**Exercise:** From the first line to the last, give the records again exactly.

[Edit difference data]
────────
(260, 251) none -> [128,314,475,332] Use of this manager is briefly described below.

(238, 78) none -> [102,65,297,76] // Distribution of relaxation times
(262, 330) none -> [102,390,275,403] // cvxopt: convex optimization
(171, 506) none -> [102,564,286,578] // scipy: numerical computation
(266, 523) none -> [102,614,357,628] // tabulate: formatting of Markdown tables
────────
**Task solution:**
(260, 251) none -> [128,314,475,332] Use of this manager is briefly described below.

(238, 78) none -> [102,65,297,76] // Distribution of relaxation times
(262, 330) none -> [102,390,275,403] // cvxopt: convex optimization
(171, 506) none -> [102,564,286,578] // scipy: numerical computation
(266, 523) none -> [102,614,357,628] // tabulate: formatting of Markdown tables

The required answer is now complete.